The health of the FIA market is perhaps best judged by those who sell more product. On this score, the trend is clear: The higher the overall annuity production (all product types) among respondents polled in the survey, the more likely that advisors were to say that FIA sales increased “somewhat” or “substantially” over the year prior.
Thus, 33 percent of advisors who sold between $250,000 and $1 million in premium experienced an increase in FIA sales; and more than 1 in 10 (11 percent) saw a “substantial increase.” In comparison, close to half of advisors (45 percent) whose annuity premiums topped $1 million enjoyed a rise in FIA production last year, and 14 percent saw a substantial rise (Figure 2).

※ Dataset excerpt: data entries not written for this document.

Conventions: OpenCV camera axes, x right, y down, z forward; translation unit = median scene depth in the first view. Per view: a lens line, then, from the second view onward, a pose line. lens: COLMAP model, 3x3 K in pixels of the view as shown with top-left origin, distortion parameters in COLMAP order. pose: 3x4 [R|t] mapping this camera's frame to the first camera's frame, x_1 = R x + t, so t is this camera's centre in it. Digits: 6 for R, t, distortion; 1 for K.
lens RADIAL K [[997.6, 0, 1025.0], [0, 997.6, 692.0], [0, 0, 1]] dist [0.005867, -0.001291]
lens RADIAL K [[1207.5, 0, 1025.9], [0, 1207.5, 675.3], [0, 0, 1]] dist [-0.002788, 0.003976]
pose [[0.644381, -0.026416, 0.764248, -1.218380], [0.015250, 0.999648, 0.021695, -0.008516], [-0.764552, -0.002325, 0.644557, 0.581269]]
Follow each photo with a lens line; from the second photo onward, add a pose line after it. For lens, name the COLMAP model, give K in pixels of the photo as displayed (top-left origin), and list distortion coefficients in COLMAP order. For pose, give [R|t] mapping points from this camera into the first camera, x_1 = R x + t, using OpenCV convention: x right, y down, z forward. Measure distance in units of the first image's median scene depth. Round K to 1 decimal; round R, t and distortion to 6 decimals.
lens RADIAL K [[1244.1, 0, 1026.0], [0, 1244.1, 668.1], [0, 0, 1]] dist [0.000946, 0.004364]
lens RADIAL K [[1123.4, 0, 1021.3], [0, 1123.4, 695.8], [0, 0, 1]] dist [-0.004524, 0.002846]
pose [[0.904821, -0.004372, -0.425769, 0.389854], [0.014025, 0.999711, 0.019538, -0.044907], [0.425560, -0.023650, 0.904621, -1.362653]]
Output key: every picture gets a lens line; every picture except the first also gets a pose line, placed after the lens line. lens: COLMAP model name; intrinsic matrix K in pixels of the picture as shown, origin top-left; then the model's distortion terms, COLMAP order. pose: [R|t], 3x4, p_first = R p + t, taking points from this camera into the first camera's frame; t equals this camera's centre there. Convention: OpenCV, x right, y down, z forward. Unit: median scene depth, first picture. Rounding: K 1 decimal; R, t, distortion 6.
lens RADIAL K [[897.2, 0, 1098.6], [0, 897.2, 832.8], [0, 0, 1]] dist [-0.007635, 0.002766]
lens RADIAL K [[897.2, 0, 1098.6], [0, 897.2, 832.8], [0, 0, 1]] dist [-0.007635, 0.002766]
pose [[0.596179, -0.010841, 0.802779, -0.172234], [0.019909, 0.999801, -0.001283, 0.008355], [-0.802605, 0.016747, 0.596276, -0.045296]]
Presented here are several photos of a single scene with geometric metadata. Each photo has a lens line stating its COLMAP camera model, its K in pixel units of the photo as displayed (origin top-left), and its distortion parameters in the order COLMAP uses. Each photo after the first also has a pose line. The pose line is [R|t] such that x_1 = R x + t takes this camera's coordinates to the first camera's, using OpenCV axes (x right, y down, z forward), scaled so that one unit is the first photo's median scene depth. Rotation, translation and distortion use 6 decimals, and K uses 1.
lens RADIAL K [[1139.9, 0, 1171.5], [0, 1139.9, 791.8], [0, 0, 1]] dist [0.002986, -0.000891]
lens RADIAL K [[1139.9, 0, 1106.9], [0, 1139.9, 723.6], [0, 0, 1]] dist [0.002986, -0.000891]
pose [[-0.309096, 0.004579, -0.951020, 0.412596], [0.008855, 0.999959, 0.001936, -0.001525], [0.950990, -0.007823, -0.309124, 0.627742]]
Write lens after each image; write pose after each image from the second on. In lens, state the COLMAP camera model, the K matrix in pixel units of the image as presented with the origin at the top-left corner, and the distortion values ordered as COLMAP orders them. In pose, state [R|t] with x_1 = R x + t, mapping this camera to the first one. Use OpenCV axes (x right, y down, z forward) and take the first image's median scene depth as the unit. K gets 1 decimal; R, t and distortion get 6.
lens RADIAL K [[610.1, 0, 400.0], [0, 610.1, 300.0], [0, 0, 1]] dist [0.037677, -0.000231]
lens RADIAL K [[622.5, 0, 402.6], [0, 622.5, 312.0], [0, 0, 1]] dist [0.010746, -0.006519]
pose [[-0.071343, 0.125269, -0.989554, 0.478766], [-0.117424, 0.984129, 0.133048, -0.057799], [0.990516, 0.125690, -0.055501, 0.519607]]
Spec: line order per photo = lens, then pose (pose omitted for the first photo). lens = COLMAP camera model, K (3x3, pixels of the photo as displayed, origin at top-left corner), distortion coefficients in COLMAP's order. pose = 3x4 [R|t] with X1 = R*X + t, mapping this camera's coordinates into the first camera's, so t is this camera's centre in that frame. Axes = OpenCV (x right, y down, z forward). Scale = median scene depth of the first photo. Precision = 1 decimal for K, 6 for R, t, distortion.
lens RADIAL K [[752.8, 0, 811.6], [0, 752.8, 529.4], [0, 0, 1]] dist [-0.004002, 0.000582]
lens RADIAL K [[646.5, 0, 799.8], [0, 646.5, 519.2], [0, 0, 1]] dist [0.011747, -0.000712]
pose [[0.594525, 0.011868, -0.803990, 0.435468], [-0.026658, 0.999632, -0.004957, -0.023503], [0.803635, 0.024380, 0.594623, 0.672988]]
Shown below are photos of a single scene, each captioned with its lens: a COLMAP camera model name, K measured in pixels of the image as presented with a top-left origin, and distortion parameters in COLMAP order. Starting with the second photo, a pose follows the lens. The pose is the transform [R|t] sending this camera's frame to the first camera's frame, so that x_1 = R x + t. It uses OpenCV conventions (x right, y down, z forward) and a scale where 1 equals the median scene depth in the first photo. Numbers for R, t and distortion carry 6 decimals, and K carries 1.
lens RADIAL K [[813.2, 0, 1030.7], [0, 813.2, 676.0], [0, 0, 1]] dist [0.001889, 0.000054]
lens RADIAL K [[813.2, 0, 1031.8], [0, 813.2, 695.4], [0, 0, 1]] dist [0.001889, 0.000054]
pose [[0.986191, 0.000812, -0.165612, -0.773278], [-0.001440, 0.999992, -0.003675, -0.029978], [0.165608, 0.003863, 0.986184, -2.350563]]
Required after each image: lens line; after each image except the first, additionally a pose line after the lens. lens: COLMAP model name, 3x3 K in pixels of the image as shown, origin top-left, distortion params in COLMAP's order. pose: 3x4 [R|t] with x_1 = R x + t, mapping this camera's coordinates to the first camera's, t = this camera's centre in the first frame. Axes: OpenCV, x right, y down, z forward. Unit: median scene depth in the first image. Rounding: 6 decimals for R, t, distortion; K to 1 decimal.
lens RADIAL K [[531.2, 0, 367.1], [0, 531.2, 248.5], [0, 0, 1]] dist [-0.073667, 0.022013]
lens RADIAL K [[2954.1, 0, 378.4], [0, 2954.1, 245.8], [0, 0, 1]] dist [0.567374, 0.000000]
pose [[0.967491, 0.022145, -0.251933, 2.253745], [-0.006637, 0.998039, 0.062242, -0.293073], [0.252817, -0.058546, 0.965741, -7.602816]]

Perhaps not unexpectedly, a higher proportion of insurance-oriented advisors than investment advisors saw gains in FIA sales: 31 percent versus 24 percent, respectively. Among those citing substantial increases, the insurance-oriented producers again were more highly represented: 10 percent versus 8 percent.
As to advisors polled who cited a modest or substantial decline in FIA production last year, those whose premiums were below $250,000 constituted the largest group at 18 percent. In contrast, fewer advisors whose premium levels exceeded $250,000 and $1 million cited declines in FIA production: 12 percent and 7 percent, respectively.